Choosing the right path for you
Choosing the right contracting setup can be overwhelming, but with the right guidance, it doesn’t have to be. At Crystal, we specialize in providing contractors, consultants, and freelancers with flexible and compliant employment solutions. Whether you’re considering setting up and managing your own limited company, joining a hassle-free umbrella company, or exploring international umbrella options, our expertise ensures you make the best decision for your needs.
With our industry knowledge and experience, we simplify the process and help you navigate the best path to maximize your earnings while staying compliant. Whether an umbrella company, PSC (Personal Service Company), or an alternative is right for you, we’ll make your choice crystal clear. Use our income calculator above to see how different options compare and find the most profitable and efficient solution for you.

Not all Umbrella Companies are created equal
An umbrella company is a business that employs agency freelancers for short-term contracts, usually through a recruitment agency in the UK. Unlike recruitment agencies, umbrella companies do not source jobs for contractors; instead, they act as payroll intermediaries.
Recruitment firms prefer to work with umbrella companies because they reduce the agency’s liability and ensure compliance with employment and tax laws. The umbrella company acts as the contractor’s employer, handling payroll and tax deductions on their behalf.
The umbrella company issues invoices to the recruitment agency (or end client) based on the agreed contract rate. Once the payment is received, the company processes the contractor’s wages via PAYE (Pay As You Earn), deducting necessary taxes and other costs. When you work for a compliant PAYE umbrella company, you are classified as an employee, meaning you are entitled to statutory employment rights, such as holiday pay, sick pay, and maternity/paternity leave.
The umbrella company invoices the agency at the agreed contract rate, which is higher than the contractor’s take-home salary. Before processing the payment to the contractor, the umbrella company deducts its administration fee (margin), Employer’s National Insurance (NI), and, if applicable, the Apprenticeship Levy. These deductions are necessary to cover the company’s costs and ensure compliance with tax and employment regulations.

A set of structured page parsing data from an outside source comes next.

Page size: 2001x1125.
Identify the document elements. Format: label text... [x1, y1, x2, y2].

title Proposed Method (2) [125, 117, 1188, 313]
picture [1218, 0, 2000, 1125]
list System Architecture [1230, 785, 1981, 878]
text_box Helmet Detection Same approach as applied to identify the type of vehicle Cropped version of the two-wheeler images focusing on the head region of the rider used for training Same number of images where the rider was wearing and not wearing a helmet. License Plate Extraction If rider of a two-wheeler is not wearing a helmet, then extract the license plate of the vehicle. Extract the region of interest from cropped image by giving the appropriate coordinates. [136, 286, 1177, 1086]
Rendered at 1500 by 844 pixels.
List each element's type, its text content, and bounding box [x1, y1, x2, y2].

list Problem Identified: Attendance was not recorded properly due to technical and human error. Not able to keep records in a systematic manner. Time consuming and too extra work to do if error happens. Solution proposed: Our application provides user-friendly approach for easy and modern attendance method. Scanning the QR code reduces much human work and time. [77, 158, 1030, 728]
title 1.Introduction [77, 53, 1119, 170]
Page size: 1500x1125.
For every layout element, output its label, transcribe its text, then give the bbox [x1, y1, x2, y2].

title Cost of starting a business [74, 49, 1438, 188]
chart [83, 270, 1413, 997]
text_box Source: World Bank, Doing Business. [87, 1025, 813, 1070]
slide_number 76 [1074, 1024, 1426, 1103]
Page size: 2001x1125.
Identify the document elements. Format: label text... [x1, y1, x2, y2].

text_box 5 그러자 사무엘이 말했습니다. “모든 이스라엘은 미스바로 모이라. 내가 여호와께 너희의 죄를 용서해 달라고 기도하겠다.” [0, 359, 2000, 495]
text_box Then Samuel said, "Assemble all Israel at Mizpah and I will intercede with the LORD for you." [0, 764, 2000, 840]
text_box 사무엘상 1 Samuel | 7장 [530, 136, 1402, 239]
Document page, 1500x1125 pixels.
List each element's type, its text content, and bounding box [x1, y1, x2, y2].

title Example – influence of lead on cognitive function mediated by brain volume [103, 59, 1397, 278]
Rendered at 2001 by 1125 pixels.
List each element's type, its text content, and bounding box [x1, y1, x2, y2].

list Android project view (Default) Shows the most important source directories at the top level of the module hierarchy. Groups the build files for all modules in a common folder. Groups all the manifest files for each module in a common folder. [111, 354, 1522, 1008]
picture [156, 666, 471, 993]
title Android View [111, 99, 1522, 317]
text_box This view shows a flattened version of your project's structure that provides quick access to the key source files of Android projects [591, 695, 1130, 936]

The remaining amount is then processed through PAYE, where deductions for Income Tax, Employee National Insurance (NI), and pension contributions (if the contractor is enrolled) are applied. Once all deductions are made, the contractor receives their net salary. It’s important to note that umbrella companies do not source work for contractors; their role is solely to manage payroll and employment administration, ensuring compliance with tax and employment regulations.
IR35 and Umbrella Companies
The tax laws on agency workers and off-payroll working (IR35) do not apply to individuals working under a genuineumbrella company. This is because, as an umbrella employee, you are already taxed via PAYE and receive employee rights, making IR35 irrelevant to your tax status.
Getting paid
Who…?
The umbrella company pays you since they are your employer. They will pay you for the work you complete for the employment agency’s clients, deduct any PAYE (Pay As You Earn) income tax and employee national insurance contributions due from your pay.

How…?
The agency receives payment from the client for your services.
The agency deducts a charge for placing you with the customer and pays the remaining funds to the umbrella company.
This rate differs from the rate you receive from the umbrella company due to the umbrella company’s additional costs. These costs include administration costs, employer National Insurance, employer workplace pension contributions, holiday pay, and other amounts to cover other specific costs, such as the Apprenticeship Levy.
The agency’s payment to the umbrella company must cover the cost of the employer’s National Insurance contributions. This money will be used by the umbrella firm to pay employer contributions rather than deducting them from your gross income.
What…?
Your contract rate, as well as the rate you receive from the umbrella firm, should be included in your employment contract. It’ll usually be an hourly rate at the National Minimum Wage plus a taxable sum that’s referred to as a bonus or extra pay. This is your take-home money (your pay before deductions).
Your umbrella company may be including you in a tax avoidance scheme if any of this amount is labelled as non-taxable.
If the Umbrella company offers expenses (*Subject to SDC) they will do so in one of two ways: by assisting you in filling out a P87 (Claim Income Tax Relief for Your Employment Expenses) at the end of the year, or by agreeing on an amount of claimable expenses with your umbrella company at the start of your contract.
PAYE deducts Income Tax and employee National Insurance contributions, as well as any additional deductions like workplace pension contributions, from your gross salary. The remainder is the amount you take home.
Other considerations
Employer’s National Insurance contributions cannot be deducted from your gross pay by an umbrella company. Contact your employer (the umbrella company) if you believe your employer’s National Insurance contributions were deducted incorrectly from your gross salary.
Other contract management tools are available from some umbrella firms. They claim to be entirely compliant with HMRC and to avoid the problems of IR35, however we advise staying away from EBTs, offshore companies, and loan schemes.
Working overseas might be a challenging decision; yet, several umbrella companies have an International arm. The answers will be diverse and will differ from one country to the next.